Some companies offer to cut customers’ premiums by as much as 15 or 20 percent if they install a sophisticated sprinkler system, and a fire and burglar alarm that alerts the police, fire or other monitoring stations, but these can often be expensive upfront.

Get a no claims discount

Many of us are familiar with the concept of the no-claims discount from our car insurance. This is where a history of not making a claim can reduce your premium.

This is a growing feature of home insurance too. Typically, households are asked whether they have made a claim over a set period of time in the past, and if they haven’t then they could get a lower premium quote.

However, some insurers are also now making no claims discount-style offers that take this idea a step further. 

This means that if you do not make a claim, your premiums could be frozen when the time comes to renew. It is an option well worth investigating.

Remember, cheaper is not always better

When hunting for home insurance it is vital to remember that, while you want to keep costs down, you also need the best cover possible.

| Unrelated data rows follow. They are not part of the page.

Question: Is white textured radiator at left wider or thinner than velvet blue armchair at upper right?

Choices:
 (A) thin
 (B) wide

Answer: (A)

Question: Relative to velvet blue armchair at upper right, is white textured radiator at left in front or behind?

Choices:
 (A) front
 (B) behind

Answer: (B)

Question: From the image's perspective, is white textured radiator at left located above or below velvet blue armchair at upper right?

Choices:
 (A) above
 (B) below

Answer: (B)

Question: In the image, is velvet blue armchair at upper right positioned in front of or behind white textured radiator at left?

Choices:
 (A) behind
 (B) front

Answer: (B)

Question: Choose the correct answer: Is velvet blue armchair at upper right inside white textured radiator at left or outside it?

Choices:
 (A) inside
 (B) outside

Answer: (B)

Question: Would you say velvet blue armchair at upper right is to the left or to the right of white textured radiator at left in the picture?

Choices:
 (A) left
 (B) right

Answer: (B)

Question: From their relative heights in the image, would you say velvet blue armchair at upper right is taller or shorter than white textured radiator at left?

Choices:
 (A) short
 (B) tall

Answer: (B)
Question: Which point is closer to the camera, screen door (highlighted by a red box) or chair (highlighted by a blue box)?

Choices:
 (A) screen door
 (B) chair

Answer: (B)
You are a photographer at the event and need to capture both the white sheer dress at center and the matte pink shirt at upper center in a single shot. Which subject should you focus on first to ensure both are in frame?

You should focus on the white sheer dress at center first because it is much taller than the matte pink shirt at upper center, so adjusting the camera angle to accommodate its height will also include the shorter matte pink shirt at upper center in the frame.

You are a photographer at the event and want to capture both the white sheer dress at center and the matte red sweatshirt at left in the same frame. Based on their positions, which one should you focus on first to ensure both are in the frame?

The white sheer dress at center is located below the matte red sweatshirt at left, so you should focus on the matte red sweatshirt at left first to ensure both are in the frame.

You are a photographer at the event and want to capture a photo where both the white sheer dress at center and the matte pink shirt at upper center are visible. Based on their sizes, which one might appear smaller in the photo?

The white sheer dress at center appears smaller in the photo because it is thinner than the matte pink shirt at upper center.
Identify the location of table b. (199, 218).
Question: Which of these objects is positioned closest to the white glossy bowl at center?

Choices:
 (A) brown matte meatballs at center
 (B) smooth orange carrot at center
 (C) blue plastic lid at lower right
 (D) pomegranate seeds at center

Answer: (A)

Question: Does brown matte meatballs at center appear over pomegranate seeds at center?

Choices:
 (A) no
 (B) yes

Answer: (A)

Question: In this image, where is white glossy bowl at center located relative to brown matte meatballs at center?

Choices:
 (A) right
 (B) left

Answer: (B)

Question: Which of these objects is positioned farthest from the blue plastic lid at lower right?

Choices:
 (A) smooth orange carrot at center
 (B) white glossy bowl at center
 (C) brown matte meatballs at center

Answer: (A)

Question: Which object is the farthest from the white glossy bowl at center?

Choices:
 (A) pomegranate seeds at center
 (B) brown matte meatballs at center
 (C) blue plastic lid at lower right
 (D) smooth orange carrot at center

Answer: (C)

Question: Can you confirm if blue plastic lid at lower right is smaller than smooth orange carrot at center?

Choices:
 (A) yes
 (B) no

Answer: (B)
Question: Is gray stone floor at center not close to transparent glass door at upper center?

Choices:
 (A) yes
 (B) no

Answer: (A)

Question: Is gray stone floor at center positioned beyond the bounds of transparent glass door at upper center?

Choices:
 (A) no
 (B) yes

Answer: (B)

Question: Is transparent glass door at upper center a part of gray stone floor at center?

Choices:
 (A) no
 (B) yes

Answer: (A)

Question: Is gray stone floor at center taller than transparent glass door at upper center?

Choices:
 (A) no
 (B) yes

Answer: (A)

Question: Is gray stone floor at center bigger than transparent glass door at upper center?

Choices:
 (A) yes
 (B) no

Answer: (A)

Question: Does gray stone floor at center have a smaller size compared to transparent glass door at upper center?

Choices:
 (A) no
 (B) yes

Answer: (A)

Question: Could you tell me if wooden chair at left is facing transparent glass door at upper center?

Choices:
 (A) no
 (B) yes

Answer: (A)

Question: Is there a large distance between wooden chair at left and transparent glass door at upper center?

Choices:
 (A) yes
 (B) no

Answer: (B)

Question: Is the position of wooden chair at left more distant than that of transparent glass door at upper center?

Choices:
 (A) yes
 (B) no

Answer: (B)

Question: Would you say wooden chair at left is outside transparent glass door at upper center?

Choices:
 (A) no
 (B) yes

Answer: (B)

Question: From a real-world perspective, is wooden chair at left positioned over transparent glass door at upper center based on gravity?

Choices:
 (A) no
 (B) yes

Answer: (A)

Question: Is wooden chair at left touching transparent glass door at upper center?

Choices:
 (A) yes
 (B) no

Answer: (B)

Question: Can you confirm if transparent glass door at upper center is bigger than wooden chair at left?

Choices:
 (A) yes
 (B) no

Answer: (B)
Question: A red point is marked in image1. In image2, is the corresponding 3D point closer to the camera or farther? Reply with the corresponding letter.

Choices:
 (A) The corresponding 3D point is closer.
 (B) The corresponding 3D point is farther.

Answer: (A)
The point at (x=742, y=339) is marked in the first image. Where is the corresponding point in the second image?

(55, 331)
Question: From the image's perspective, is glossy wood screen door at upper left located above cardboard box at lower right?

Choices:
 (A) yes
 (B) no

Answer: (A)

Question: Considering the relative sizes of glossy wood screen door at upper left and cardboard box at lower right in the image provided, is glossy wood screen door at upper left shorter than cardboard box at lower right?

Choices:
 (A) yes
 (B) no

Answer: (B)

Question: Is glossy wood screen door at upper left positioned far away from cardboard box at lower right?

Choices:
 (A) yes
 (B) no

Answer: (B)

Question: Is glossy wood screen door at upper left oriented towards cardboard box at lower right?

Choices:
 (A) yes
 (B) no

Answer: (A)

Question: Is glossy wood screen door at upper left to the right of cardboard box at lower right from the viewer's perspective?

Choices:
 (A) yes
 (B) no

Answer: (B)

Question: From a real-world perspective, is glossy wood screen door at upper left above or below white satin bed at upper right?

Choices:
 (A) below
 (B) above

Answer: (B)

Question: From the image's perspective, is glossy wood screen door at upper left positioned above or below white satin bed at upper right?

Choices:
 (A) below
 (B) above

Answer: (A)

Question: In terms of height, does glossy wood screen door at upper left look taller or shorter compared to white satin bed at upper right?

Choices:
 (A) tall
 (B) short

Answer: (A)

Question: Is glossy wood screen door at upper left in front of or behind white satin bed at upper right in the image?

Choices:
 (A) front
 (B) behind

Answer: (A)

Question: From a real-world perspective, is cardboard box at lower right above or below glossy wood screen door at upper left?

One size fits all: Specialist home insurance is available if you are a student in a shared flat, or if you are a landlord and need protection for multiple properties

One size fits all: Specialist home insurance is available if you are a student in a shared flat, or if you are a landlord and need protection for multiple properties

We cannot predict the future, and while you may think your home is at a low risk and doesn’t need a high level of cover, any number of home disasters could potentially befall you and you may end up thousands of pounds out of pocket if you skimp on insurance.

When picking an insurance policy, it is always best to plan for the worst case scenario. A little bit extra on premiums will cost far less than a very expensive bill for your buildings or contents not being covered properly.

Always make sure you read the small print and exclusions on policies, and compare like with like.

It also makes sense to take a good look at the extras that an insurer is offering you, such as helpful added services, or the opportunity to keep premiums low in the future.

When you get policy documents, read through them carefully and make sure all details are correct and everything you need is covered. Then, if the worst happens at least you will be prepared.